To Regulate or Not to Regulate

Several dozen exchanges – both big and small – offer some sort of crypto trading and pricing information. According to Chadwick and others, most of the trading is confined to Bitcoin, Bitcoin Cash, Ether, Ripple and Litecoin on about a dozen exchanges although the unknown quantity of OTC trading and the frequent instances of exchanges publishing fictitious trading activity to make investors believe there is liquidity make it hard to get accurate data.

And as trading continues, regulators across the globe are watching, examining and looking at how they can keep tabs on a sector that is ripe for not just innovation but nefarious and predatory behavior.

In the crypto markets, there are no regulators, yet, began David Weisberger, Co-Founder of CoinRoutes. What should we expect? I don’t expect much out of Washington these days, but there are a lot of hard-working people at the SEC who really want to get this right, and they’ve been put into an almost impossible situation. On the one hand, there is a lack, in the crypto markets, of basic principles that we know helps ensure markets to work better. Things like best execution, surveillance of manipulation, disclosure and management of conflicts of interest, and there’s other big ones like maintaining fair and orderly markets.

Orderly markets are of great concern to Weisberger and others as no one wants to see a flash crash type of event happen in the fledgling crypto universe. An event like a flash crash could prolong the absence of institutional traders, which can stifle the industry.

To that end, protocol is being established in exchanges on a consistent basis to stop flash events, Weisberger added. Those are things that matter. Should the regulators be enforcing that? Well, they’d like to, but the question is how prescriptive can they be?

There are also conflicts of interest in the crypto world, just like in many other asset classes, Weisberger added. He reported there are firms out there that run retail brokers, as well exchanges, or even operate fund managers and fund processes. All of which can run afoul of best execution obligations.

Well, if you’re a retail firm, you generally have an obligation to try to seek the best price for your customer. Well, what if your exchange isn’t the best price, he asked. Do you disclose that you don’t go to other exchanges, that you only go to your own exchange? This disclosure to people who understand that, that’s one thing. But that’s not even disclosure, so managing conflicts of interest is kind of a big deal. In the equity world, that would never be allowed.

The Futures So Bright I Gotta Wear Shades

Despite the lingering questions surrounding cryptos and relative opaqueness of the market, there continues to be widespread innovation, emerging technologies and players getting involved in the marketplace.

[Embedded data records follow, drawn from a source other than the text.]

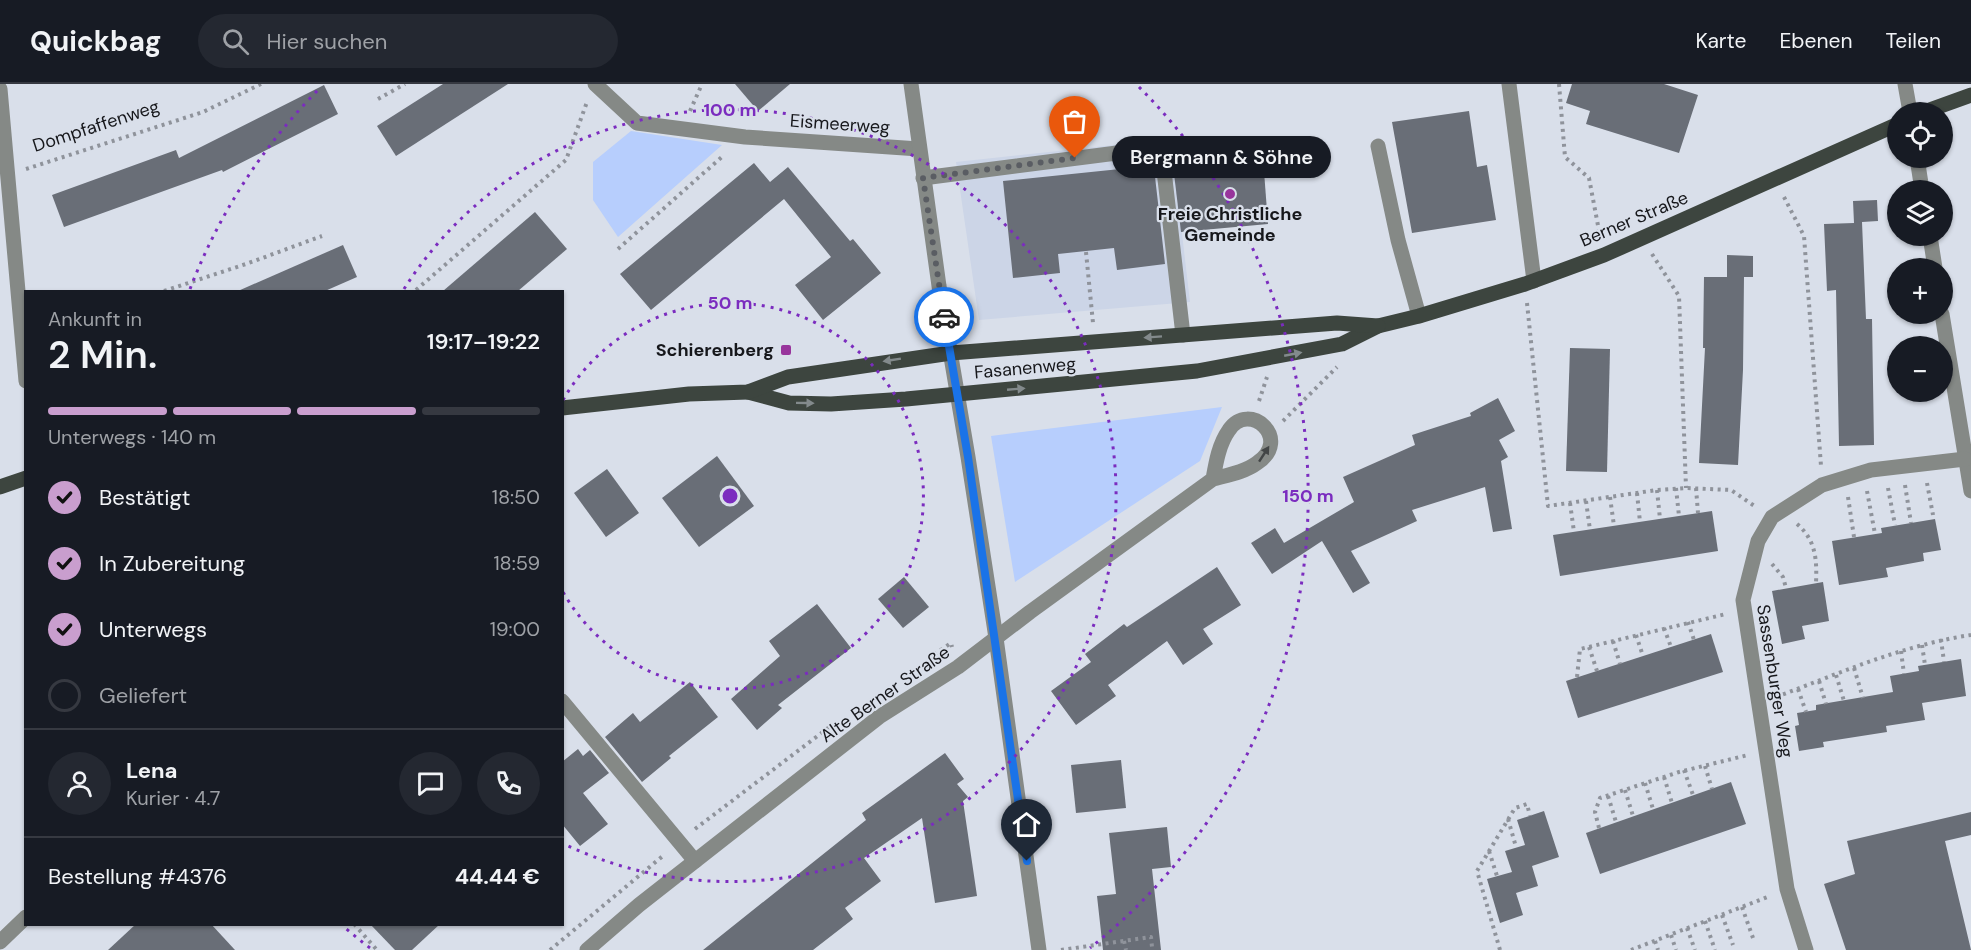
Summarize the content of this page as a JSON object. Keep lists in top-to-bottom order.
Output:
{
  "streets": {
    "main road": ["Berner Straße", "Fasanenweg"],
    "street": [
      "Eismeerweg",
      "Dompfaffenweg",
      "Sassenburger Weg",
      "Alte Berner Straße"
    ]
  },
  "crossings": [
    ["Berner Straße", "Fasanenweg"]
  ],
  "places": {
    "other": ["Bergmann & Söhne", "Freie Christliche Gemeinde"],
    "transit": ["Schierenberg"]
  },
  "page": {
    "header": "Quickbag",
    "search": "Hier suchen",
    "nav": ["Karte", "Ebenen", "Teilen"],
    "map_buttons": ["+", "−"],
    "bubble": "Bergmann & Söhne",
    "heading": ["2 Min.", "Ankunft in", "19:17–19:22"],
    "panel": [
      "Lena",
      "Kurier · 4.7",
      "Bestellung #4376",
      "44.44 €"
    ],
    "bar": "Unterwegs · 140 m",
    "list": [
      ["Bestätigt", "18:50"],
      ["In Zubereitung", "18:59"],
      ["Unterwegs", "19:00"],
      "Geliefert"
    ]
  },
  "rings": ["100 m", "50 m", "150 m"]
}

Nigel Green, the founder and CEO of deVere Group, told Traders Magazine recently that he has high hopes for the crypto industry, which he felt would be led by Ripple and not Bitcoin.

After the cryptocurrency market somewhat overheated at the end of 2017, it is once again, now looking already significantly more bullish than it did in Quarter 1, Green said. This latest upward crypto market trajectory can be attributed to the fact that institutional and retail investors are increasingly appreciating the fundamentals, such as the need and demand for digital currencies in a digitalized, tech-driven age.